:: Data to use ::
--------------------
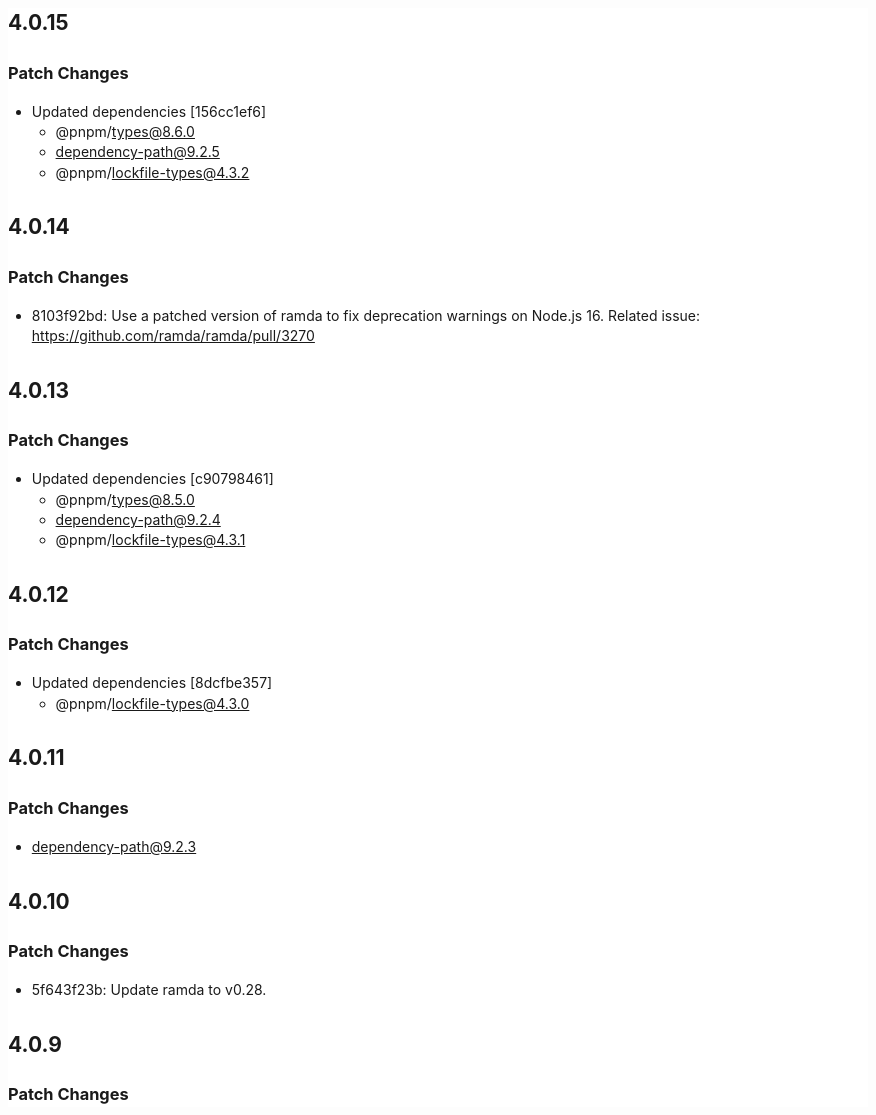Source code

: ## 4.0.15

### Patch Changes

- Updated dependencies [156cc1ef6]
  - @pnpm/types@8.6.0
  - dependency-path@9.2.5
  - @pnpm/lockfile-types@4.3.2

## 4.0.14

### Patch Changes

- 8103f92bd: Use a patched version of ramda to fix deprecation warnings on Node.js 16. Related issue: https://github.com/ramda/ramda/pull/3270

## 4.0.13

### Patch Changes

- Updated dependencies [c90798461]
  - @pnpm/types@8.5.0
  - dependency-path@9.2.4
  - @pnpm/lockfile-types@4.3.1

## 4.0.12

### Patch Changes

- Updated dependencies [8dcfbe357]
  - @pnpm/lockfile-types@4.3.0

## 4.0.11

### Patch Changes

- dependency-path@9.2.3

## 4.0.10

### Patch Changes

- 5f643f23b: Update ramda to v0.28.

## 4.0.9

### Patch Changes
--------------------
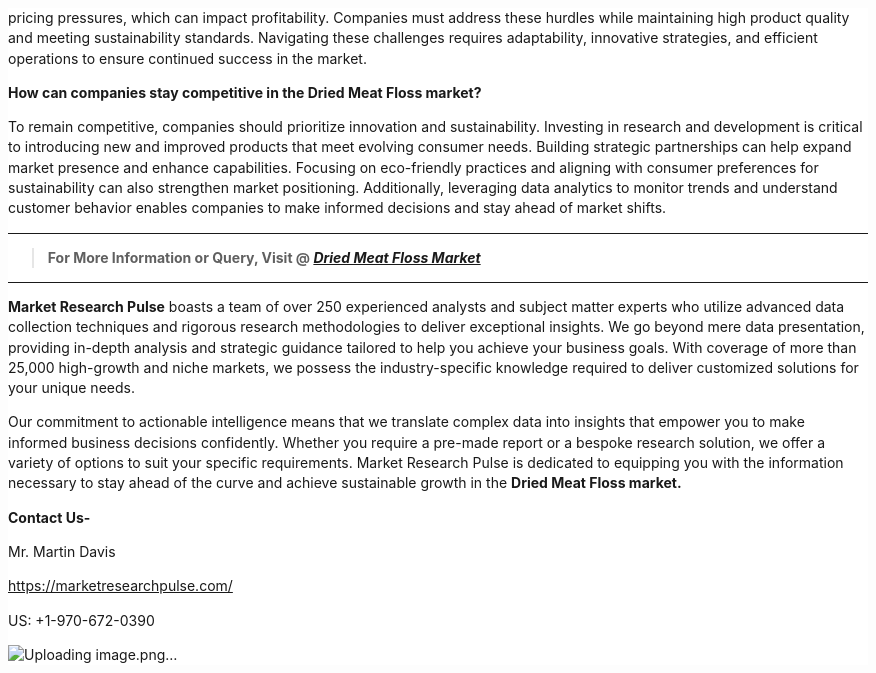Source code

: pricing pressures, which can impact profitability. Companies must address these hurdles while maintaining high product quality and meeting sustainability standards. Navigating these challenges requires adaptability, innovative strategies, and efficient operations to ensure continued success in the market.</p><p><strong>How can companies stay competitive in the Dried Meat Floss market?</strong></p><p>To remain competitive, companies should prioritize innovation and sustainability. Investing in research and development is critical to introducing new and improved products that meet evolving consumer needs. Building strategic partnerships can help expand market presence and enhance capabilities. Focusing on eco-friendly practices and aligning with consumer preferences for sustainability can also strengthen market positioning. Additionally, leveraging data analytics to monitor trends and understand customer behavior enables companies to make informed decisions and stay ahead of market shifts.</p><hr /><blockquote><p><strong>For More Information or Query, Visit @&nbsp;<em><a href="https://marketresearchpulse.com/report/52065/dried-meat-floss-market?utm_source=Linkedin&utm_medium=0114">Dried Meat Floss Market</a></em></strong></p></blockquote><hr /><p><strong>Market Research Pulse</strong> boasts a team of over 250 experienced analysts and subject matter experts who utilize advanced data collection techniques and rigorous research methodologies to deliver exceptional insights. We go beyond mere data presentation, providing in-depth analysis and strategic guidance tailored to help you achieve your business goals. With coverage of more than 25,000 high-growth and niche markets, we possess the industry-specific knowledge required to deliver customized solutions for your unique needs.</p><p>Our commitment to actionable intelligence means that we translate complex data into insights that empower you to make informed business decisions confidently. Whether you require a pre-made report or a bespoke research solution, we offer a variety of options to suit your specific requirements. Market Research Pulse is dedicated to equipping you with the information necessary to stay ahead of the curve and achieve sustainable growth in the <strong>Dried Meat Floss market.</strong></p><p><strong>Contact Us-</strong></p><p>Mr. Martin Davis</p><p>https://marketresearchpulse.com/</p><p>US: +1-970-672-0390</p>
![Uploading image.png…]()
--------------------
:: What is required ::
Identify every line of the material above that contains the string "Updated", and copy each of those lines in full.

:: Exercise response ::
- Updated dependencies [156cc1ef6]
- Updated dependencies [c90798461]
- Updated dependencies [8dcfbe357]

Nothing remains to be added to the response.